Western astrophysicists have found evidence of the direct formation of black holes that do not need to emerge from a star remnant – a finding that may provide scientists with an explanation for the presence of extremely massive black holes at the earliest stage of our universe.
Physics & Astronomy professors Shantanu Basu and Arpan Das have developed an explanation for the observed distribution of supermassive black hole masses and luminosities, for which there was previously no scientific explanation.
The study, The Mass Function of Supermassive Black Holes in the Direct-collapse Scenario, was published Friday by Astrophysical Journal Letters.
The discovery is based on the simple assumption that supermassive black holes form quickly over short periods of time and then – suddenly – stop. This explanation contrasts with the current understanding that stellar-mass black holes emerge when the centre of a massive star collapses in upon itself.
“This is indirect observational evidence that black holes originate from direct-collapses and not from stellar remnants,” said Basu, an internationally recognized expert in the early stages of star formation and protoplanetary disk evolution.
Basu and Das developed the new mathematical model by calculating the mass function of supermassive black holes that form over a limited time period and undergo a rapid exponential growth of mass. The mass growth can be regulated by the Eddington limit that is set by a balance of radiation and gravitation forces or can even exceed it by a modest factor.
“Supermassive black holes only had a short time period where they were able to grow fast and then at some point, because of all the radiation in the universe created by other black holes and stars, then their production came to a halt,” Basu said. “That’s the direct-collapse scenario.”

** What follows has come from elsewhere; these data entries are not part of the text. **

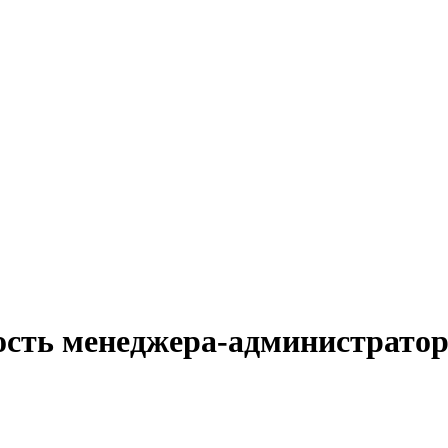
ость менеджера-администратор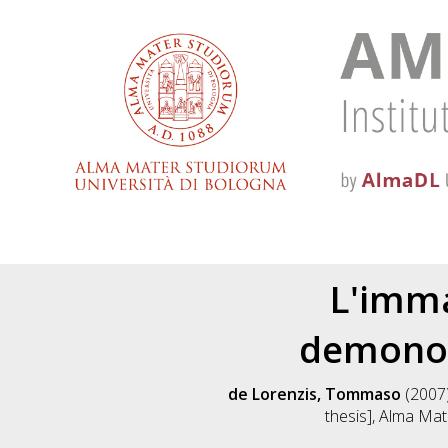
L'imma
demonolo
de Lorenzis, Tommaso
(2007
thesis], Alma Mat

During the last decade, numerous supermassive black holes, a billion times more massive than the Sun, have been discovered at high ‘redshifts,’ meaning they were in place in our universe within 800 million years after the Big Bang. The presence of these young and massive black holes question our understanding of black hole formation and growth.
The direct-collapse scenario allows for initial masses much greater than implied by the standard stellar remnant scenario, and can go a long way to explaining the observations. This new result provides evidence such direct-collapse black holes were produced in the early universe.
Basu believes that these new results can be used to infer the formation history of the extremely massive black holes that exist at early times in our universe and more work must be done to further prove their validity.